» Belge Alıntısı
Kapitalizmin hakimiyetindeki günümüz dünyası, her yönüyle bir çıkmazı yaşamaktadır. Sermaye birikimi emperyalist ülkelerde devasa boyutlara ulaşmış ve üretime dayalı sermaye genişlemesi sınırlanmıştır. Yeni dönemde sermayenin büyümesi rant ve spekülasyon üzerinden olmaktadır. Yani gerçekte bir değer üretilmeden, var olanın şişirilmesi yoluyla sermaye katlanmaktadır. Çin’deki üretime dayalı büyümeyi bir kenara koyduğumuzda, emperyalist dünyadaki büyüme bir balondan ibarettir. Spekülasyona dayalı bu büyüme, dünyanın tüm zenginliklerini tüketirken, aynı zamanda bünyenin gaz üretmesi gibi yuttuğundan fazla şişmektedir. “Sermayenin bu rant ve spekülasyon üzerinden büyümesi bir parazit büyümedir.”

Maddi bir karşılığı olmadan, üretimden kopuk, var olanın tüketimi üzerine kurulu olan bu spekülasyon ve rant ekonomisi, asalak karakteri gereği kendini yaşatmayı başarsa da artık insanlığın gelişim dinamiklerini harekete geçirecek bir etkisi kalmamış ve sistem olarak miadını doldurmuştur.

Kapitalist üretim tarzı, insanın tarih sahnesine çıkışından bu yana ortaya koyduklarıyla kıyaslandığında 2-3 yüzyıl gibi kısa bir zaman diliminde kendisinden öncesini fersah fersah aşan bir üretkenlik içinde olmuştur. Kapitalizmin kendi iç evrimine fazla girmeden şunu vurgulamakta fayda vardır: Kapitalist üretkenlik ve sermaye artışı geçmişte kimi dönemlerde tıkanmış ancak bu tıkanıklık yeni bir üst üretim aşamasına geçilerek aşılmış ve sermaye gelişimini sürdürebilmiştir. Buharlı makinaların icadı, elektrikli makinalar, bant sisteminin geliştirilmesi, yakın zamanda robotik makinalar örnek olarak sayılabilir. Ancak emperyalizmin hakimiyeti altındaki kapitalist dünyada, devasa büyüklüklere ulaşan sermaye için, üretimden gelen artı değer karları artık tatmin edici olmamaktadır. Emeğe dayalı üretim ve emek üzerinden artı değer elde etme şeklindeki sermaye artışları, artık az gelişmiş ya da gelişmekte olan ülkelere kaydırılmıştır. Buralarda yaratılan artı değerin önemli bir kısmı yine kar payı ve kredi faizleri gibi yollardan büyük sermayeye akmaktadır. Ancak dediğimiz gibi büyük sermayenin asıl vurgunu rant ve spekülasyon üzerindendir.

» Kayıtlı Veriler
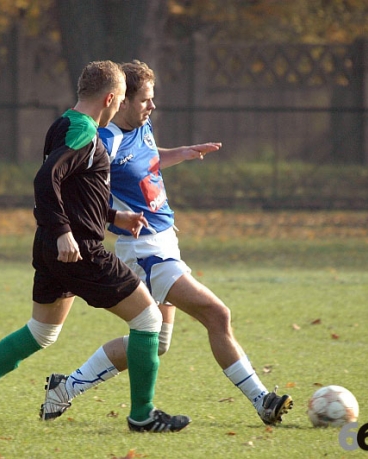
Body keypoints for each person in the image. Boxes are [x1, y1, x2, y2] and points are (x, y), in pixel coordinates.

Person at [0, 60, 191, 433]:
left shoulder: (65, 123)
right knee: (149, 319)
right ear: (109, 98)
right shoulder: (85, 133)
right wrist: (63, 231)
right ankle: (143, 415)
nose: (120, 108)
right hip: (78, 249)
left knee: (42, 333)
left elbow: (72, 189)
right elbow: (46, 179)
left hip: (53, 246)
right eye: (120, 100)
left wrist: (112, 216)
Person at [39, 60, 293, 426]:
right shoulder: (104, 140)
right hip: (144, 252)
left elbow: (148, 161)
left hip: (166, 243)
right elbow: (80, 189)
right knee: (217, 314)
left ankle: (65, 388)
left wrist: (183, 153)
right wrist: (104, 219)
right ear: (121, 101)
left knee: (154, 342)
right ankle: (262, 400)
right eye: (144, 100)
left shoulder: (143, 126)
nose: (151, 106)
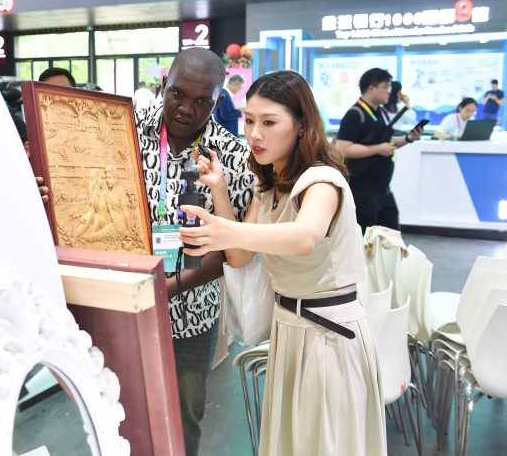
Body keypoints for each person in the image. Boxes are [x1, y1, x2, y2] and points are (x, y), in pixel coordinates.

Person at [179, 70, 387, 456]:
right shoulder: (270, 185)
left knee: (324, 444)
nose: (255, 134)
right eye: (249, 121)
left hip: (328, 336)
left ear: (302, 124)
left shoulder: (322, 181)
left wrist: (224, 231)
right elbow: (239, 255)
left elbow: (304, 238)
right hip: (288, 329)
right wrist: (220, 189)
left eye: (269, 122)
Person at [135, 47, 254, 456]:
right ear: (163, 84)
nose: (186, 108)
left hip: (192, 314)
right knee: (124, 409)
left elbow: (234, 249)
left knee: (183, 417)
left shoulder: (233, 158)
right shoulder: (127, 131)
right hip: (125, 306)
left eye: (202, 101)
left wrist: (167, 287)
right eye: (178, 94)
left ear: (218, 102)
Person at [336, 68, 423, 232]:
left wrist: (408, 139)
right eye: (386, 87)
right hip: (362, 190)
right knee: (365, 238)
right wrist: (377, 149)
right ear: (371, 88)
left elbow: (387, 143)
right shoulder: (355, 114)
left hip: (383, 189)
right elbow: (343, 149)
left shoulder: (381, 112)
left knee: (391, 236)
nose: (390, 91)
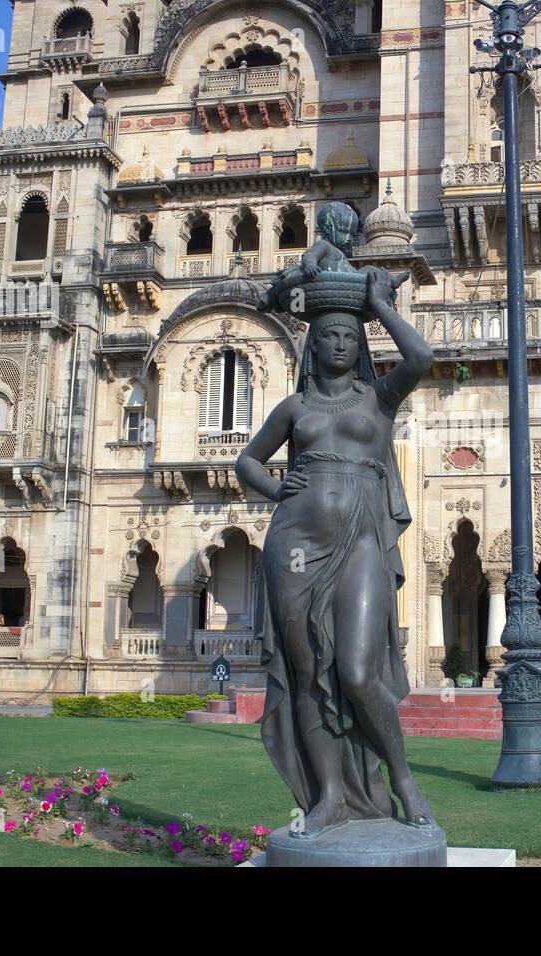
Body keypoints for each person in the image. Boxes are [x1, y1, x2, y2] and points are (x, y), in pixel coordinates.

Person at [236, 204, 435, 839]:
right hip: (294, 540)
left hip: (360, 541)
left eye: (351, 335)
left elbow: (422, 358)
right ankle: (326, 797)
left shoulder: (379, 399)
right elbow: (246, 461)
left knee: (354, 669)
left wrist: (378, 305)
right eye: (331, 335)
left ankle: (402, 780)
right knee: (305, 674)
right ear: (314, 344)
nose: (341, 342)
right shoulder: (294, 408)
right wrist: (273, 486)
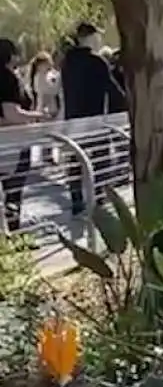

» Yapılacak Çalışmalar
a - Kapitalizm üzerine yazıya göre yeni dönemde sermaye ne üzerinden büyümektedir?
b - Kapitalizm üzerine yazının devamını getirin.
Materyalin kapitalizm üzerine yazıyla bir bağlantısı yoktur.

» Sonuçlar
a - Rant ve spekülasyon üzerinden.

b -
Kimi kritik sektörler büyük şirketlerin tekelinde ve kontrolündedir. Enerji sektörü, silah sektörü, ilaç sektörü, bilişim ve telekomünikasyon sektörü, değerli madenler sektörü vs. sayılabilir. Bu sektörlerde fiyatlar, şirketlerin keyfine göre belirlenir. Klasik ekonomideki, fiyatın pazardaki arz-talep dengesiyle belirlenmesi bu sektörler için geçerli değildir. Örneğin öldürücü bir hastalığın tedavisi için gerekli ilacı geliştiren tekel, astronomik fiyatlarla satışa sunabilmektedir. Üretim maliyeti önemsiz denecek kadar küçük olabilir. Ancak hastanın ona ulaşabilmesi için servet dökmesi istenir. İlaç sektöründe “ya malını ya canını” kuralı işlemektedir. Diğer sektörler de farklı değildir. Bir iPhone telefonun maliyetinin 100 doların altında olduğu söylenmektedir. Fakat o telefonu kullanmak isteyen 1500-2000 dolar ödemek zorundadır. Silah sektörü, enerji sektörü, bilgisayar ve ona bağlı alt sektörler, robotik teknolojiler, değerli maden sektörleri, emlak spekülasyonları vs aynı mantıkla işlemektedir. Bu sektörler dünya üzerinde belli tekellerin elinde toplandığı için, sınırlı sayıda insan çok büyük zenginliklerin sahibi olmuştur. 2000 kadar büyük sermaye sahibinin varlığı, dünyadaki 8 milyarı bulan insanların toplam servetinin yarısından fazladır. Dünya üzerinde eşitsizlik hiçbir zaman bu kadar artmamıştır. Sömürülenlerle, ücretliler arasındaki uçurum korkunç boyutlara varmıştır. Orta tabaka yok olmaya yüz tutmuş, küçük esnaf, küçük üretici bitme noktasına gelmiştir.

Yeni gelişen robotik otomasyon ve yapay zeka teknolojilerinin üretime aktarılmasıyla, üretim hem çok hızlanmış hem de çok basitleşmiştir. Bu yeni üretim şekliyle, yoğun emeğe dayalı ara üretim yapan pek çok küçük üreticiye ihtiyaç kalmamaktadır. Küçük satıcılık yapan esnaf, büyük marketler tarafından tasfiye edilmiştir. Orta tabaka ya da küçük burjuva olarak nitelendirdiğimiz, küçük üretici ve esnaf artık ücretli çalışan ya da işsizler ordusunun parçası olmuştur. Bugün küçük esnaf gibi görünen küçük dükkancılar dahi büyük firmaların bayisi, acentesi, ofisi ya da satıcısı olmuşlardır. Bir nevi bağlı olduğu firmanın çalışanı durumundadır. Yeni durumda, bir tarafta yeni bir ücretli çalışan kesim ve işsizler ordusu, diğer tarafta tekelci burjuvazi ve onun işbirlikçilerinden oluşan küçük bir elit sınıf vardır.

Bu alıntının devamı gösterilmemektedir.